**What you should do:** Below are records that hold pictures; write out only the lines from their start through the line with "Chez Lesaffre, le Capital Humain est un", exactly, and drop the pictures.

**Material for this task:**
=-=-=-=-=
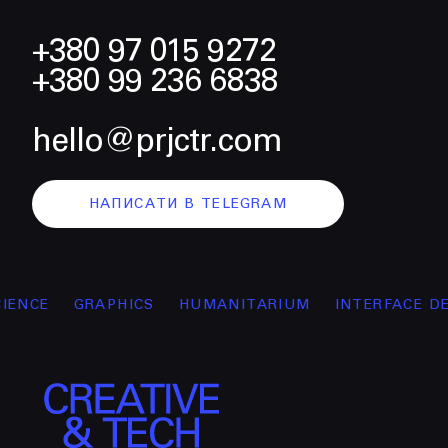
+380 97 015 9272
+380 99 236 6838
hello@prjctr.com
НАПИСАТИ В TELEGRAM
GRAPHICS
HUMANITARIUM
INTERFACE DESIGN
M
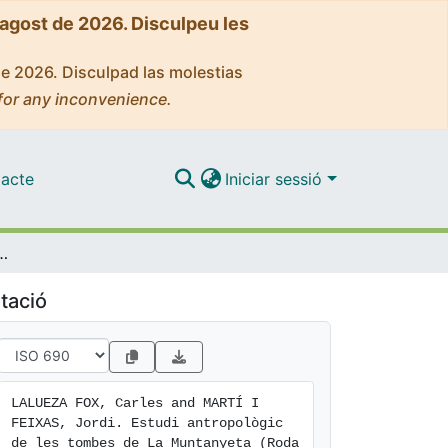
'agost de 2026. Disculpeu les
de 2026. Disculpad las molestias
for any inconvenience.
acte
Iniciar sessió
tombes de La Muntanyeta (Roda de Ter, Osona)
tació
LALUEZA FOX, Carles and MARTÍ I 
FEIXAS, Jordi. Estudi antropològic 
de les tombes de La Muntanyeta (Roda 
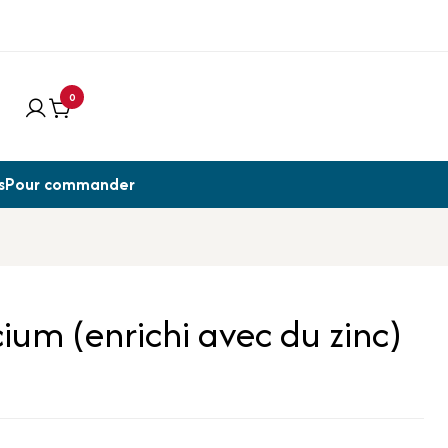
0
s
Pour commander
cium (enrichi avec du zinc)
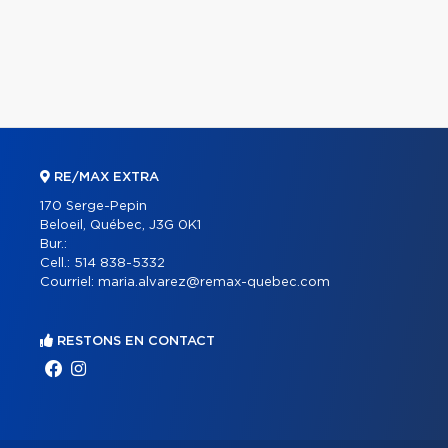
RE/MAX EXTRA
170 Serge-Pepin
Beloeil, Québec, J3G 0K1
Bur.:
Cell.:
514 838-5332
Courriel:
maria.alvarez@remax-quebec.com
RESTONS EN CONTACT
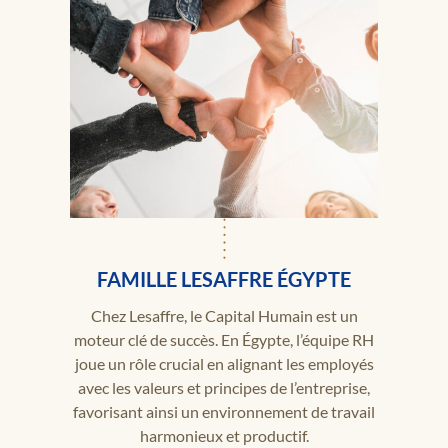
FAMILLE LESAFFRE ÉGYPTE
Chez Lesaffre, le Capital Humain est un
moteur clé de succès. En Égypte, l’équipe RH
joue un rôle crucial en alignant les employés
avec les valeurs et principes de l’entreprise,
favorisant ainsi un environnement de travail
harmonieux et productif.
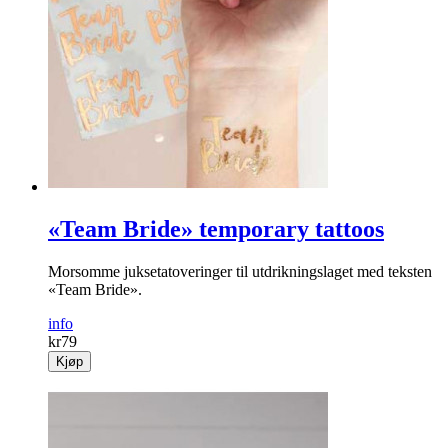
«Team Bride» temporary tattoos
Morsomme juksetatoveringer til utdrikningslaget med teksten
«Team Bride».
info
kr
79
Kjøp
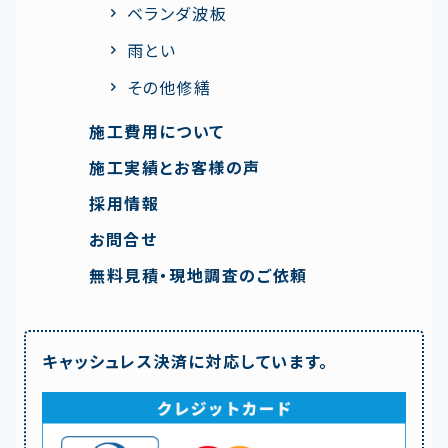
ベランダ波板
雨とい
その他修繕
施工費用について
施工実績とお客様の声
採用情報
お問合せ
無料見積・現地調査のご依頼
キャッシュレス決済に対応しています。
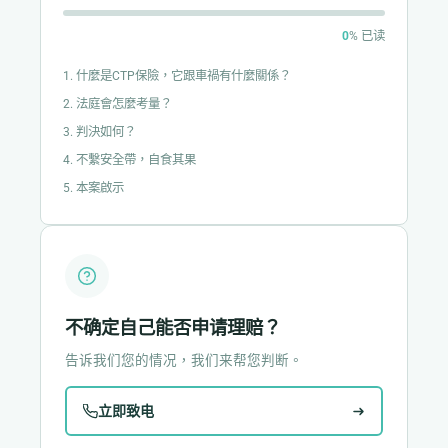
0
% 已读
1. 什麼是CTP保險，它跟車禍有什麼關係？
2. 法庭會怎麼考量？
3. 判決如何？
4. 不繫安全帶，自食其果
5. 本案啟示
不确定自己能否申请理赔？
告诉我们您的情况，我们来帮您判断。
立即致电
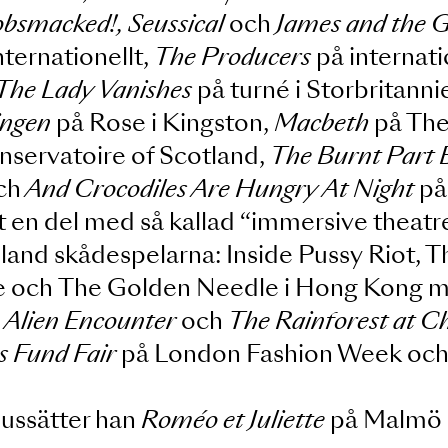
Brown - Showman, Underground, Cool
ndons West End,
71 Coltman Street
p
coln Centre, Andrew Lloyd Webber’
, Gobsmacked!, Seussical
och
James a
ch internationellt,
The Producers
på i
och
The Lady Vanishes
på turné i Sto
ottningen
på Rose i Kingston,
Macbet
 Conservatoire of Scotland,
The Bur
ial
och
And Crocodiles Are Hungry At 
bbat en del med så kallad “immersive
 sig bland skådespelarna: Inside Puss
uture och The Golden Needle i Hon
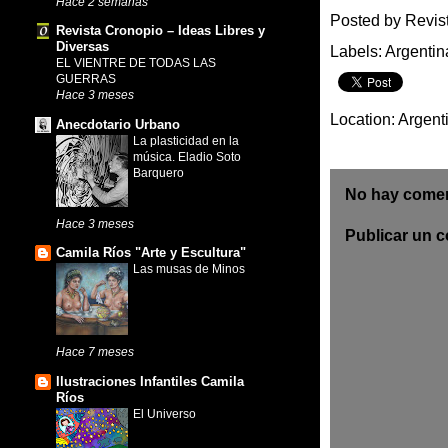
Hace 2 semanas
Posted by
Revis
Revista Cronopio – Ideas Libres y
Diversas
Labels:
Argentin
EL VIENTRE DE TODAS LAS
GUERRAS
Hace 3 meses
Location:
Argent
Anecdotario Urbano
La plasticidad en la
música. Eladio Soto
Barquero
No hay comen
Hace 3 meses
Publicar un 
Camila Ríos "Arte y Escultura"
Las musas de Minos
Hace 7 meses
Ilustraciones Infantiles Camila
Ríos
El Universo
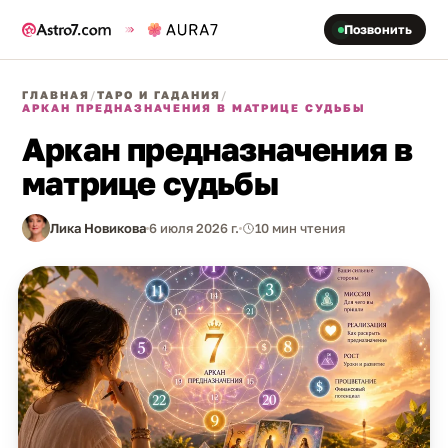
Позвонить
ГЛАВНАЯ
/
ТАРО И ГАДАНИЯ
/
АРКАН ПРЕДНАЗНАЧЕНИЯ В МАТРИЦЕ СУДЬБЫ
Аркан предназначения в
матрице судьбы
Лика Новикова
6 июля 2026 г.
10 мин чтения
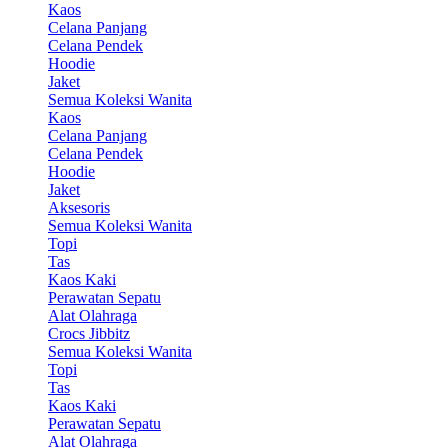
Kaos
Celana Panjang
Celana Pendek
Hoodie
Jaket
Semua Koleksi Wanita
Kaos
Celana Panjang
Celana Pendek
Hoodie
Jaket
Aksesoris
Semua Koleksi Wanita
Topi
Tas
Kaos Kaki
Perawatan Sepatu
Alat Olahraga
Crocs Jibbitz
Semua Koleksi Wanita
Topi
Tas
Kaos Kaki
Perawatan Sepatu
Alat Olahraga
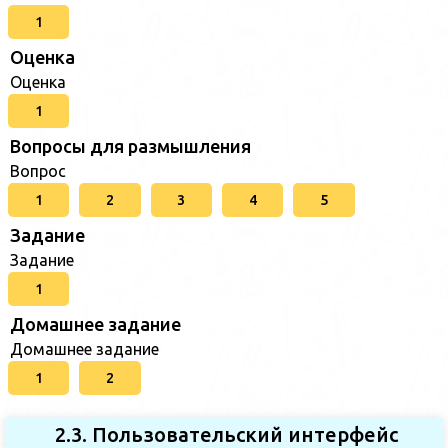
1
Оценка
Оценка
1
Вопросы для размышления
Вопрос
1
2
3
4
5
Задание
Задание
1
Домашнее задание
Домашнее задание
1
2
2.3. Пользовательский интерфейс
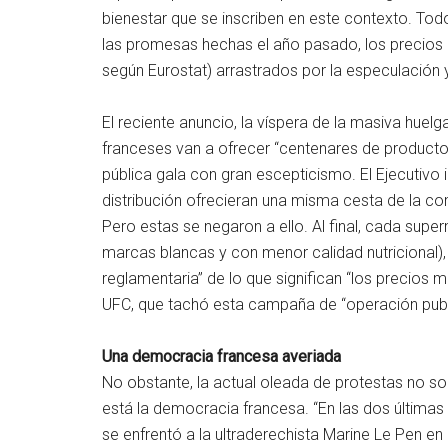
bienestar que se inscriben en este contexto. Todos
las promesas hechas el año pasado, los precios co
según Eurostat) arrastrados por la especulación 
El reciente anuncio, la víspera de la masiva hue
franceses van a ofrecer “centenares de productos
pública gala con gran escepticismo. El Ejecutivo
distribución ofrecieran una misma cesta de la c
Pero estas se negaron a ello. Al final, cada sup
marcas blancas y con menor calidad nutricional), 
reglamentaria” de lo que significan “los precios má
UFC, que tachó esta campaña de “operación publici
Una democracia francesa averiada
No obstante, la actual oleada de protestas no solo
está la democracia francesa. “En las dos últimas
se enfrentó a la ultraderechista Marine Le Pen en 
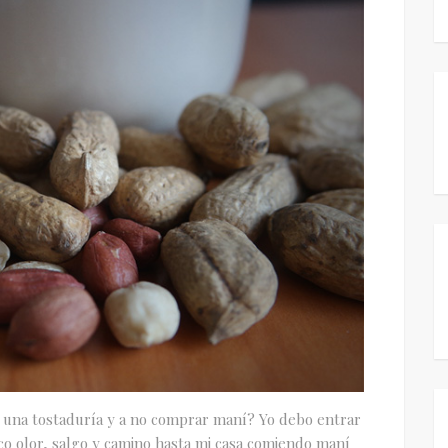
or una tostaduría y a no comprar maní? Yo debo entrar
co olor, salgo y camino hasta mi casa comiendo maní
=-=-=-=-=
**Reply to the exercise:**
+380 97 015 9272
+380 99 236 6838
hello@prjctr.com
НАПИСАТИ В TELEGRAM
GRAPHICS
HUMANITARIUM
INTERFACE DESIGN
M
'agost de 2026. Disculpeu les
de 2026. Disculpad las molestias
for any inconvenience.
acte
Iniciar sessió
tombes de La Muntanyeta (Roda de Ter, Osona)
tació
LALUEZA FOX, Carles and MARTÍ I 
FEIXAS, Jordi. Estudi antropològic 
de les tombes de La Muntanyeta (Roda 
0
s
Pour commander
cium (enrichi avec du zinc)
RE/MAX EXTRA
170 Serge-Pepin
Beloeil, Québec, J3G 0K1
Bur.:
Cell.:
514 838-5332
Courriel:
maria.alvarez@remax-quebec.com
RESTONS EN CONTACT
FAMILLE LESAFFRE ÉGYPTE
Chez Lesaffre, le Capital Humain est un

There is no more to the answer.